## Answers

Cross:

Wild type (trihybrid) x Pale, Oval, Short

Ll Rr Tt x ll rr tt

Progeny Phenotype | Genotype (Gamete from Tryhybrid in bold) | No. of Progeny |
---|---|---|

Pale | l R T/l r t | 648 |

Pale, Oval | l r T/l r t | 64 |

Pale, Short | l R t/l r t | 10 |

Pale, Oval, Short | l r t/l r t | 102 |

Oval | L r T/l r t | 6 |

Oval, Short | L r t/l r t | 618 |

Short | L R t/l r t | 84 |

Wild Type | L R T/l r t | 98 |

1630 |

**i) Use the Chi^2 test to determine if l & r assort independently.**

If L and R assort independently, the Trihybrid parent would produce the LR, Lr, lR and lr gametes in equal ratios.

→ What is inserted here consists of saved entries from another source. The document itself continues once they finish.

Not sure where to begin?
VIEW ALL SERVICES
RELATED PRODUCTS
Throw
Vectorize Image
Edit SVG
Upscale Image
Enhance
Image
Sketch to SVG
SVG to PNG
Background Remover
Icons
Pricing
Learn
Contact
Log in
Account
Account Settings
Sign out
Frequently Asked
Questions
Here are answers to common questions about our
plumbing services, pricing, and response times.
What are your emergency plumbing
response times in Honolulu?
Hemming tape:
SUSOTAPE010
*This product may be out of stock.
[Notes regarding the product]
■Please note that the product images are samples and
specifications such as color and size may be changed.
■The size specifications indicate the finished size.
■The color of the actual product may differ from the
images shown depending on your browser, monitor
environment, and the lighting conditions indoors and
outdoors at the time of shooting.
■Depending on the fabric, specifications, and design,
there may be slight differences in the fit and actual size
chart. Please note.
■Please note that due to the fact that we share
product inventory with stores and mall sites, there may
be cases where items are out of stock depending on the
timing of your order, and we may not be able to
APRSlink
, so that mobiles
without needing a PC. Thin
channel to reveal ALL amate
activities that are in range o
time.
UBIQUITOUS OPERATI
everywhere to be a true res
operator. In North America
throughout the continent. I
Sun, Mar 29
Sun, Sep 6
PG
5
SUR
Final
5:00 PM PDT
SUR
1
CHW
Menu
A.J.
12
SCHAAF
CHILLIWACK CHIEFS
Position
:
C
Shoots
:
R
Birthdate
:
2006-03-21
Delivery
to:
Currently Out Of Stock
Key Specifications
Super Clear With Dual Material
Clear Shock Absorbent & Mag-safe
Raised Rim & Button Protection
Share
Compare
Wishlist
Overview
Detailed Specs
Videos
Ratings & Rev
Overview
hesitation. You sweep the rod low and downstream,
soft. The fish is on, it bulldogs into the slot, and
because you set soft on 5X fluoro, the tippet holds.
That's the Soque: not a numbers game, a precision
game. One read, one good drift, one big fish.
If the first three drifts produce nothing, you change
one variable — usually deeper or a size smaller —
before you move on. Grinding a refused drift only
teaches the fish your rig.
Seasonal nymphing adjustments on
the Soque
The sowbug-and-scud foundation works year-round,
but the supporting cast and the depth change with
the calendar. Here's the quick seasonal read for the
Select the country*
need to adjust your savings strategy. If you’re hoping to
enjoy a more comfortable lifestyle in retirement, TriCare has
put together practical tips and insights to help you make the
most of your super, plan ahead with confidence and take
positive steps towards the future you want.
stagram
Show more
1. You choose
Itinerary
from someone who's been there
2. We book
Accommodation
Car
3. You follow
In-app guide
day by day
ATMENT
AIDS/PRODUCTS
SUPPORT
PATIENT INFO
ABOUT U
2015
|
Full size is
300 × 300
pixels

Therefore, the Progeny would also have these phenotypic classes in equal ratios. Therefore, the expected number of progeny for each class is 407.5.

Progeny Class | Observed (O) | Expected (E) | O - E | (O - E)2 | (O - E)2/E |
---|---|---|---|---|---|

LR | 84 + 98 = 182 | 407.5 | -225.5 | 50850.25 | 124.786 |

Lr | 6 + 618 = 624 | 407.5 | 216.5 | 46872.25 | 115.024 |

lR | 648 + 10 = 658 | 407.5 | 250.5 | 62750.25 | 153.988 |

lr | 64 + 102 = 166 | 407.5 | -241.5 | 58322.25 | 143.122 |

= 536.92 |

L and R do not assort independently, as the probability of observing these deviations due to chance alone is less than 0.005. For d.f = 3; Critical Value of Chi-square at the 95% confidence level is 7.815.

As 536.92 > 7.815, we can reject the null hypothesis that these loci are assorting independently.

**ii) Use the Chi^2 test to determine if l & t assort independently**.

Similarly to i), since the Chi-square value is greater than the critical value at the 95% confidence, we reject the hypothesis that the L and T alleles assort independently.

**iii) Use the Chi^2 test to determine if r & t assort independently**.

These two loci are also not assorting independently. This is because the Chi-square value for the devation from expected, is much greater than the significaant value at 95% confidence.